A esas alturas, Francisco alega que había inspeccionado la camioneta de su hermano y encontrado en ella un zapatico de Yuliana, pista crucial para sentir la necesidad de activar la veloz búsqueda de la pequeña. No obstante, no lo hizo y no explica por qué. Se limita a decir, cuando es acorralado frente a sus inconsistencias, que en ese tipo de situaciones, para las cuales “ningún ser humano está preparado”, es difícil ser racional.

Cuenta también en su coartada que llamó a un abogado amigo (para lo cual sí tuvo racionalidad suficiente) y le contó que la niña estaba “desaparecida” porque se había bajado de la camioneta a la que Rafael la subió por la fuerza tras raptarla. La más alta probabilidad, en ese caso, es que estuviera viva. Le explicó que su hermano estaba ebrio y le preguntó si era correcto llevarlo a una clínica. Esa, para él, era la prioridad.
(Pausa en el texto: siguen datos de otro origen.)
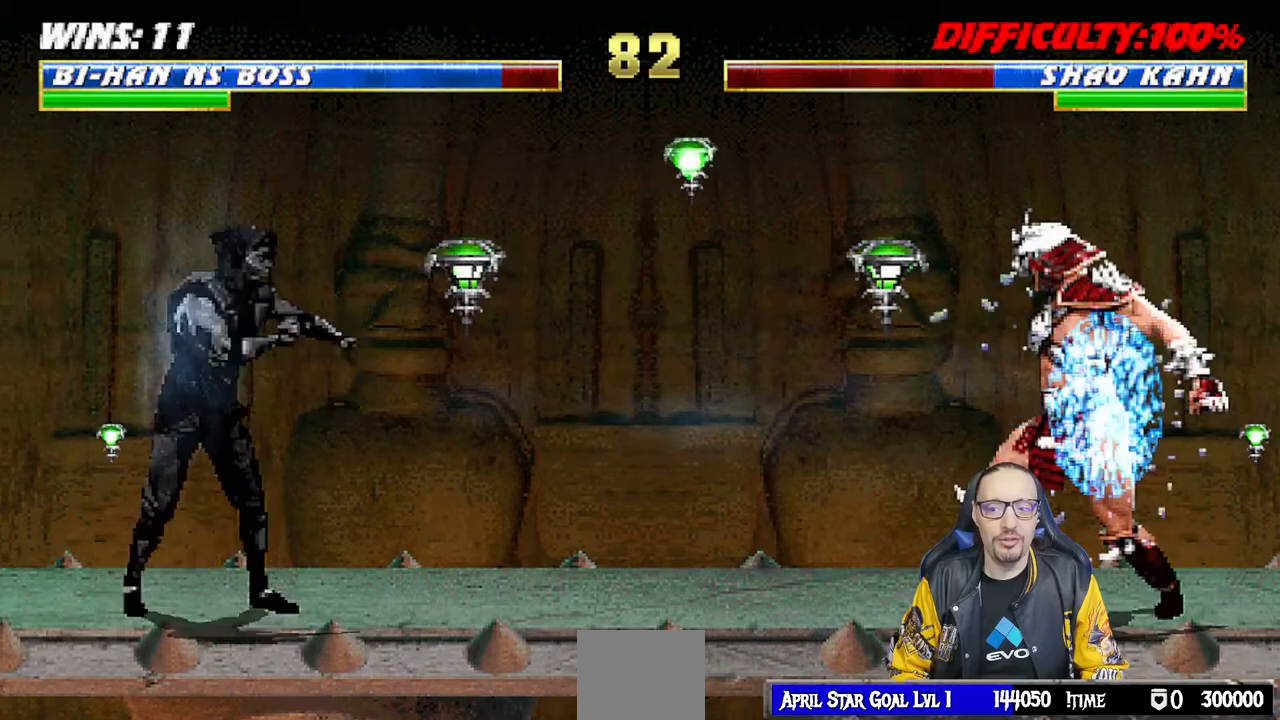
{"buttons": [], "left_stick": "center", "right_stick": "center", "events": [[183, "DPAD_RIGHT", "down"], [183, "L1", "down"], [200, "DPAD_UP", "down"], [367, "TRIANGLE", "down"], [450, "DPAD_RIGHT", "up"], [450, "DPAD_UP", "up"], [483, "L1", "up"], [500, "TRIANGLE", "up"]]}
La niña, claramente, no lo era.

El abogado “me dijo”, sostiene Francisco Uribe Noguera, “que no tocara nada y que la situación de Rafael era grave porque él tendría que responder por lo que le pasara a la niña después de haberse bajado del carro”. Igualmente, el abogado le dijo que sí podía llevar a su hermano a la clínica.

No tiene ningún sentido el consejo de no tocar nada dentro de un apartamento en el que no había estado la niña. Además, no creo que un buen abogado le hubiera dicho a Francisco algo tan absurdo como que Rafael sólo tendría que responder por lo que le pasara a la niña después de bajarse del carro. Como es obvio, Rafael era responsable desde el mismo momento del rapto. Un buen abogado de inmediato le habría ordenado a Francisco que se comunicara con las autoridades y que, él mismo, en compañía de su hermano, emprendieran la búsqueda de la niña, que para ese entonces tenía que haber sido la prioridad absoluta de todos. Todo este cuento mentiroso, en mi concepto, me lleva a creer que Francisco y Catalina sí sabían, desde el principio, que la niña estaba muerta y por eso sólo tenían cabeza para estructurar la forma de salvar el pellejo de su hermano asesino.

En su entrevista a Semana, Francisco Uribe Noguera soltó esta perla: “Quiero aprovechar esta oportunidad para agradecerle a Juan David (el abogado) sus consejos en ese momento, que, mirándolos ahora, después de los hechos, fueron claves”. ¿Por qué son claves esos consejos mirándolos después de los hechos? ¿Claves para qué? Para tratar de engañar a las autoridades y a la opinión pública, opino yo.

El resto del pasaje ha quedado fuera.